> _Input_:
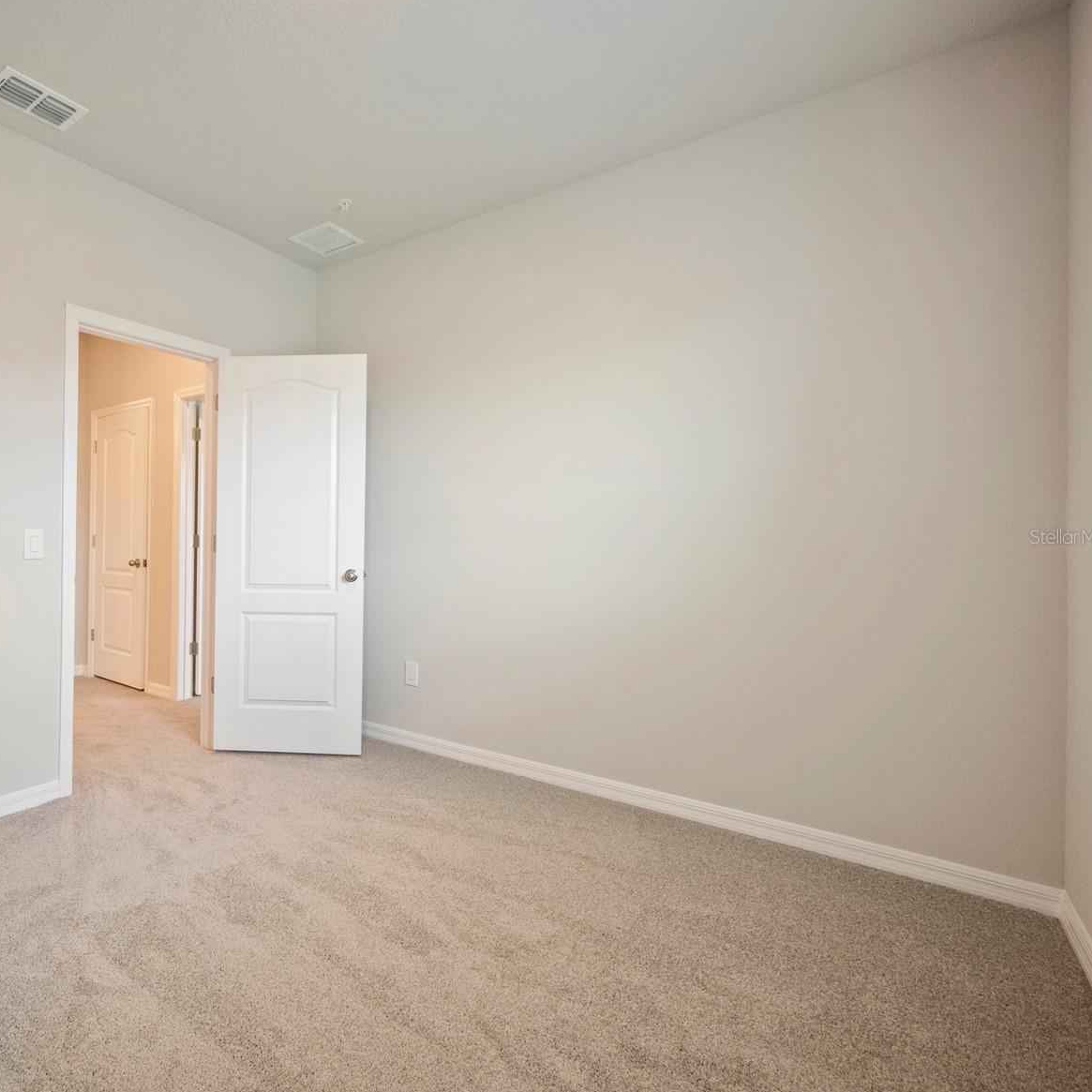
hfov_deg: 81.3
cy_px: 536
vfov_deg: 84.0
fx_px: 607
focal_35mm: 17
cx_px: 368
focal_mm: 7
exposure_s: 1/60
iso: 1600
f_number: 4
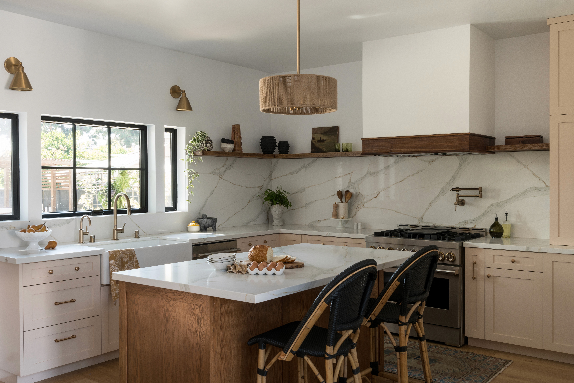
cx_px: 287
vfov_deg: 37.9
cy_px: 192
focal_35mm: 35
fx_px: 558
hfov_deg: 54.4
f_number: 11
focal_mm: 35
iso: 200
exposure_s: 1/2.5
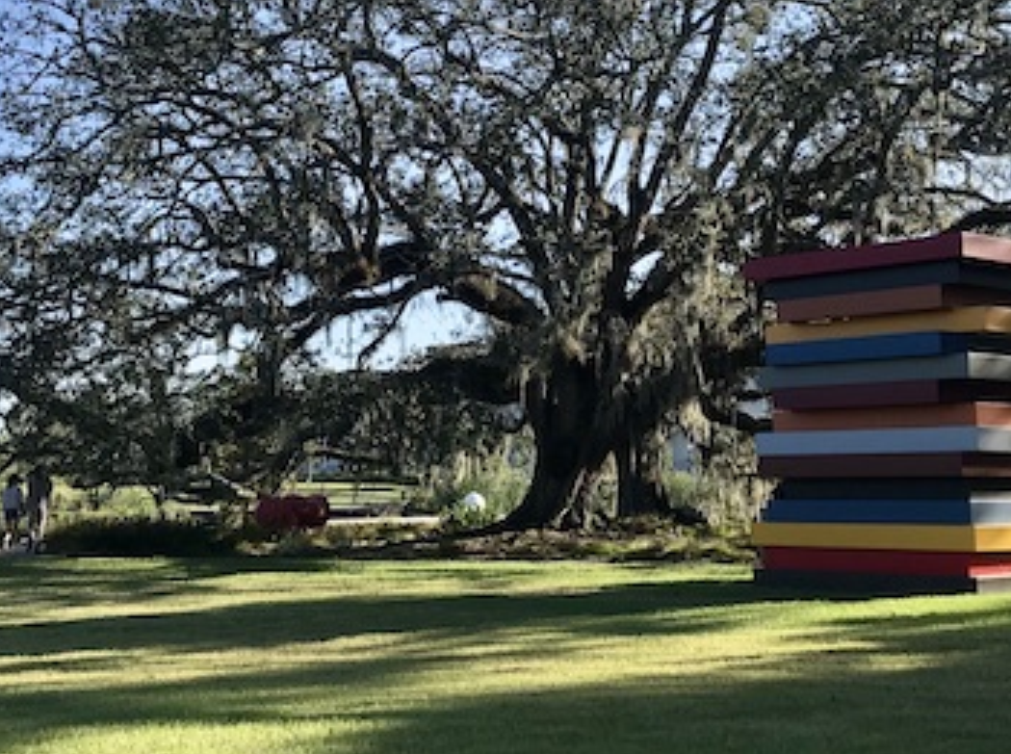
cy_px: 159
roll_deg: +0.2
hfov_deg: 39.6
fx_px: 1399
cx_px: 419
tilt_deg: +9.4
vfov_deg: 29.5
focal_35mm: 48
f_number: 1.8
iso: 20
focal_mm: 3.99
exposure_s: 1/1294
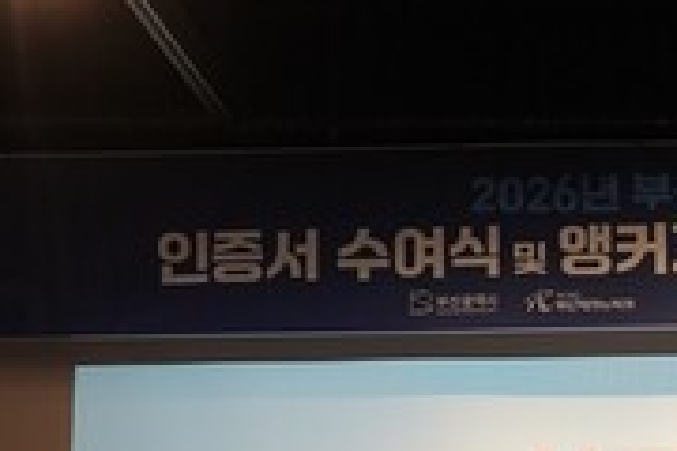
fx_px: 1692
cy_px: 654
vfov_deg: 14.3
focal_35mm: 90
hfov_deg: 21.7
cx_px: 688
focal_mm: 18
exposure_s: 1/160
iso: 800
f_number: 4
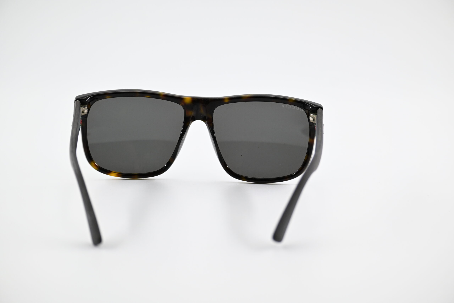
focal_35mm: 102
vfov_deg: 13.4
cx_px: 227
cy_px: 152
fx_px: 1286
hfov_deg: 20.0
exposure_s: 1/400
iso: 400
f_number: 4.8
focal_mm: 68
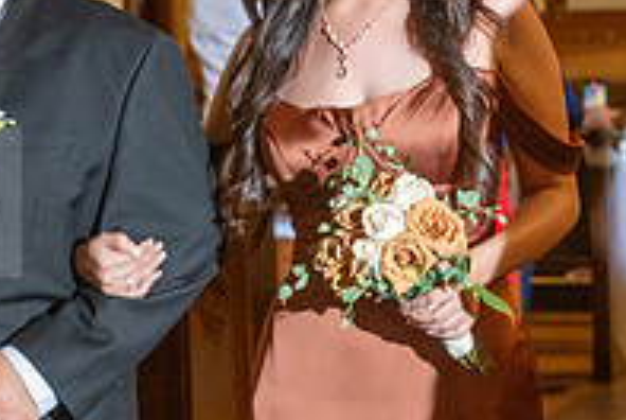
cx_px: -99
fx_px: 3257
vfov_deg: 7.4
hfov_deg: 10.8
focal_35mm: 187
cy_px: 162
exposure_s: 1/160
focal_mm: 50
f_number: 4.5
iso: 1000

> _Requirement_: Would you copy each line above exactly as given, dropping any images?

> _Exercise solution_:
hfov_deg: 81.3
cy_px: 536
vfov_deg: 84.0
fx_px: 607
focal_35mm: 17
cx_px: 368
focal_mm: 7
exposure_s: 1/60
iso: 1600
f_number: 4
cx_px: 287
vfov_deg: 37.9
cy_px: 192
focal_35mm: 35
fx_px: 558
hfov_deg: 54.4
f_number: 11
focal_mm: 35
iso: 200
exposure_s: 1/2.5
cy_px: 159
roll_deg: +0.2
hfov_deg: 39.6
fx_px: 1399
cx_px: 419
tilt_deg: +9.4
vfov_deg: 29.5
focal_35mm: 48
f_number: 1.8
iso: 20
focal_mm: 3.99
exposure_s: 1/1294
fx_px: 1692
cy_px: 654
vfov_deg: 14.3
focal_35mm: 90
hfov_deg: 21.7
cx_px: 688
focal_mm: 18
exposure_s: 1/160
iso: 800
f_number: 4
focal_35mm: 102
vfov_deg: 13.4
cx_px: 227
cy_px: 152
fx_px: 1286
hfov_deg: 20.0
exposure_s: 1/400
iso: 400
f_number: 4.8
focal_mm: 68
cx_px: -99
fx_px: 3257
vfov_deg: 7.4
hfov_deg: 10.8
focal_35mm: 187
cy_px: 162
exposure_s: 1/160
focal_mm: 50
f_number: 4.5
iso: 1000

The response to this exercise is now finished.